To help struggling students as quickly as possible, educators in Idaho say they need tailored strategies that are proven to work in the classroom. With a $1.5 million grant from the Idaho State Board of Education, Carney and Joe Champion, professor of mathematics in the College of Arts and Sciences, will begin work under the Accelerate Math Learning Collaborative. Carney and Champion, along with a team of math educators from Boise State, will partner with schools this fall. Their goals are to support teachers by developing strategies to not only catch students up in math achievement, but to understand and build on what students learn. The grant will also allow the team to hire three regional math specialists to work with schools across southwest and south central Idaho.
“Schools and teachers want more support for envisioning, implementing and evaluating math teaching strategies to identify what works best in their school,” Carney said. “Our team will collaborate with educators, working with teachers on the ground in schools to create tailored plans that accelerate math learning for struggling students.”
When the team from Boise State sent out a call for schools needing support, 81 schools from 34 districts in Idaho applied for help. The funding allows the team to select 27 schools total across rural, suburban and urban areas to visit beginning this fall. The selection process prioritizes geographic diversity, taking into account students’ socioeconomic status to ensure support for students who need the most help. Results and best practices that come from the two-and-a-half year collaborative project can then be made available to schools across the state.
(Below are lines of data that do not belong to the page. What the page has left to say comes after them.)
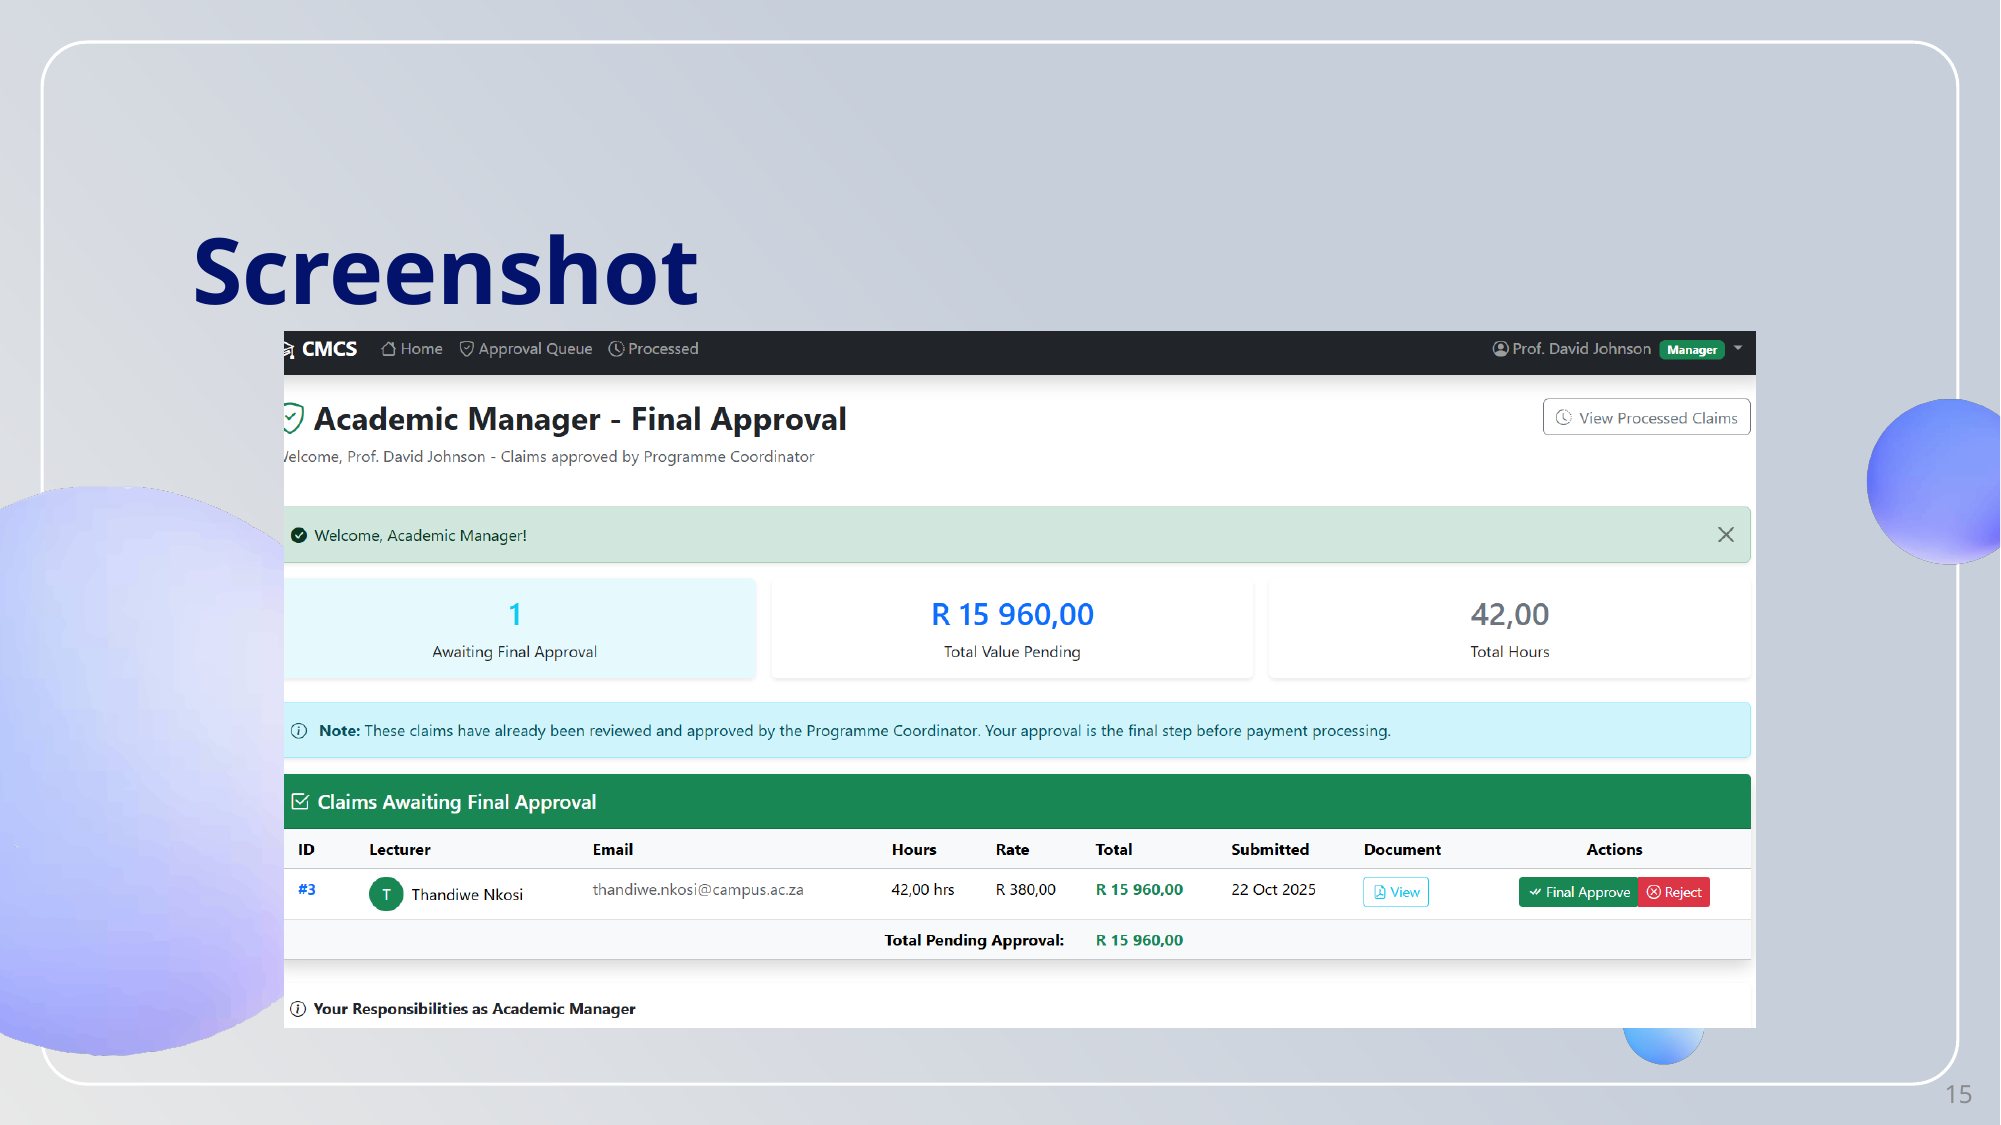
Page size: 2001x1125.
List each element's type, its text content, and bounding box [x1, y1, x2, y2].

picture [0, 473, 399, 1065]
slide_number 15 [1538, 1076, 1988, 1115]
picture [1863, 398, 2001, 567]
title Screenshot [176, 60, 1863, 332]
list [284, 331, 1756, 1028]
picture [1623, 1028, 1704, 1065]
Student success in math better prepares young Idahoans for college and in-demand STEM careers
Math education researchers like Carney and Champion know that as soon as students fall behind in math achievement, they begin to memorize procedures without full understanding. By working with educators to focus on how each student thinks about math conceptually, teachers can support students to learn procedures with comprehension. This supports students to learn more advanced math, preparing them for college and careers in STEM fields.
“Students who struggle with math achievement can have limited prospects for certain career paths,” Carney said. “Some careers that we know are in demand now and will be in the future may become closed off to them. We want all students to have a bright future in college or careers and beyond.”
How students think about math problems can help them advance
Carney explained that two students can work through the same math problem differently, both arriving at the correct answer, yet one approach may better demonstrate conceptual understanding to support learning the next level of math.
Discovering how each student is thinking about a math problem can help teachers steer students who may be struggling toward strategies that will help them build up to grade level and beyond. These in-classroom strategies, tailored to the unique needs of each school’s student population, are what the Boise State team will collaboratively develop along with teachers.
“We know we need highly knowledgeable teachers who are able to elicit students’ understanding in math in meaningful ways,” Carney said. “This project will leverage the existing capabilities of Idaho teachers to teach strategies that work for them and their students, and we will be able to share these strategies across districts in Idaho.”